▶ Суть задания:
1 – Кто, согласно тексту о религиозном выборе Свечиной, склонял ее к греческому православию?
2 – Опираясь на текст о религиозном выборе Свечиной, объясните, почему знакомство с брошюрой Филарета (Дроздова) привело Свечину к католичеству.
3 – Перечислите всех лиц, упомянутых в тексте о религиозном выборе Свечиной.

▶ Исходный текст:
****************

Вадим Парсамов (Саратов) назвал свой доклад «Религиозный выбор Софии Петровны Свечиной»[184]. Речь в докладе шла о раннем периоде жизни Софии Петровны Свечиной (урожд. Соймоновой; 1782–1857), русской аристократки, которая перешла в католичество, переехала во Францию и сделалась с годами одной из наиболее значительных фигур католического Парижа. Парсамов рассказывал о ее жизни до отъезда из России — о зарождении религиозного чувства, а затем о выборе между разными ветвями христианства (православие, мистицизм, католичество). Выбор в конечном счете был сделал в пользу католичества (здесь не последнюю роль сыграло влияние такого прозелита, как Жозеф де Местр), однако перед Свечиной открывались и другие возможности, поскольку она была подвержена и другим влияниям: к греческому православию склонял ее Александр Скарлатович Стурдза, к мистицизму — его сестра Роксандра Скарлатовна, которая способствовала эпистолярному знакомству Свечиной с баронессой Крюденер. Однако если сама личность Крюденер произвела на Свечину сильнейшее впечатление и даже заставила ощутить собственную неполноценность, то мистицизм баронессы она принять отказалась (она говорила, что готические романы Анны Радклиф пугают ее меньше, чем перспектива принадлежать к секте, существующей внутри общего церковного тела). Свечина внимательно выслушивала «советчиков», предстательствующих за разные конфессии, однако выбор она хотела сделать самостоятельно и, уединившись на даче под Петергофом, принялась изучать историю церкви, с тем чтобы принять решение, опираясь только на собственные суждения. Парадоксальным образом, она выбрала католичество в результате знакомства с православными сочинениями, в частности с брошюрой Филарета (Дроздова) «Разговоры между испытующим и уверенным о православии Греко-российской церкви». Брошюра эта была одобрена Синодом, а между тем, с точки зрения Свечиной, содержала в себе ошибки; отсюда Свечина сделала вывод, что в России нет авторитетного суда в религиозной сфере, и разочарование в православии привело ее к незамедлительному обращению в католичество.

****************

▶ Данные:

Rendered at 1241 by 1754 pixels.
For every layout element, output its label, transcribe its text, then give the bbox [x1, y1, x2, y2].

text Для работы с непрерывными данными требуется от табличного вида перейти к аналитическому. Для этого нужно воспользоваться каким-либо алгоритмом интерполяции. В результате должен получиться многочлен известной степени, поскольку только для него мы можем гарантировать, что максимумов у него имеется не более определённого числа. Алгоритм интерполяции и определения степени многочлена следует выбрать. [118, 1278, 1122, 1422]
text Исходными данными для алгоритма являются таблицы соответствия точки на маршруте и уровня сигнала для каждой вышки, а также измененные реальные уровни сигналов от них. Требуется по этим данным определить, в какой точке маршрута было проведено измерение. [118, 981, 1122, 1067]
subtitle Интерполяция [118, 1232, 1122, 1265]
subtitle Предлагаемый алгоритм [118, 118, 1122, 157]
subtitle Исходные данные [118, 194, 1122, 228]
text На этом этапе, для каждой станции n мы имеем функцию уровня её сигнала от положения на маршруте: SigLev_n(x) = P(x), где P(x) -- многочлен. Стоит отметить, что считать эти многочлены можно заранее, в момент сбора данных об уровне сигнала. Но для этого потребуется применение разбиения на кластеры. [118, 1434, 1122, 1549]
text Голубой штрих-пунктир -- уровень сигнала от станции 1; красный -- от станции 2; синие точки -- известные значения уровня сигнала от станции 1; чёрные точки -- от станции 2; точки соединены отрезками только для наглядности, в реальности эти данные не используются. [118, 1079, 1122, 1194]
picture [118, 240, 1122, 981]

****************

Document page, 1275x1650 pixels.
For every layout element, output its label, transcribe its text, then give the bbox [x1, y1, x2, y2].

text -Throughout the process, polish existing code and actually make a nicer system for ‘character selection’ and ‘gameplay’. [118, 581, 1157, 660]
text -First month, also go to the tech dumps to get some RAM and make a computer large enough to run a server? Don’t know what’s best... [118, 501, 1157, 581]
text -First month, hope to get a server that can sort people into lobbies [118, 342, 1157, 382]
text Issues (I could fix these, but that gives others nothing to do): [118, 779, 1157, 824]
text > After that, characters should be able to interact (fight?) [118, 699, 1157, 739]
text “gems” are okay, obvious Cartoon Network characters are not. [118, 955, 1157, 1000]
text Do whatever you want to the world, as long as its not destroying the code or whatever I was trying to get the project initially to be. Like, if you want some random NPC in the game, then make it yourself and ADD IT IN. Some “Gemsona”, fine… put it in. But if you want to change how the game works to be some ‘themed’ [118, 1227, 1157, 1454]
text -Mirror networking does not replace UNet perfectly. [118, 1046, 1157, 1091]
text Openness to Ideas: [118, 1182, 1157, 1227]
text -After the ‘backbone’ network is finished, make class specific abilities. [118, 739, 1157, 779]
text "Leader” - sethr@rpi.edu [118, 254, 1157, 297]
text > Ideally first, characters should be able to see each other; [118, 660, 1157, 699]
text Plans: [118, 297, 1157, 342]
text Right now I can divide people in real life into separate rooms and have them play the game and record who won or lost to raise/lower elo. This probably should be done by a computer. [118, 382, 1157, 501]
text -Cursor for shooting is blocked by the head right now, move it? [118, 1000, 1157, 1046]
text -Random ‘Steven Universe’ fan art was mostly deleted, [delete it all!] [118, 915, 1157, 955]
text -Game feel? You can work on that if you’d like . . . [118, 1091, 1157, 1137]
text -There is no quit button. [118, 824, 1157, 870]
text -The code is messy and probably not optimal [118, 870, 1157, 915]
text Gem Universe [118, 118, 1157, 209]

****************

▶ Полные ответы:
1 – Александр Скарлатович Стурдза.

2 – Брошюра была одобрена Синодом, но, по мнению Свечиной, содержала ошибки. Отсюда Свечина заключила, что в России нет авторитетного суда в религиозной сфере, и разочарование в православии привело ее к незамедлительному обращению в католичество.

3 – Вадим Парсамов, София Петровна Свечина, Жозеф де Местр, Александр Скарлатович Стурдза, Роксандра Скарлатовна, баронесса Крюденер, Анна Радклиф, Филарет (Дроздов).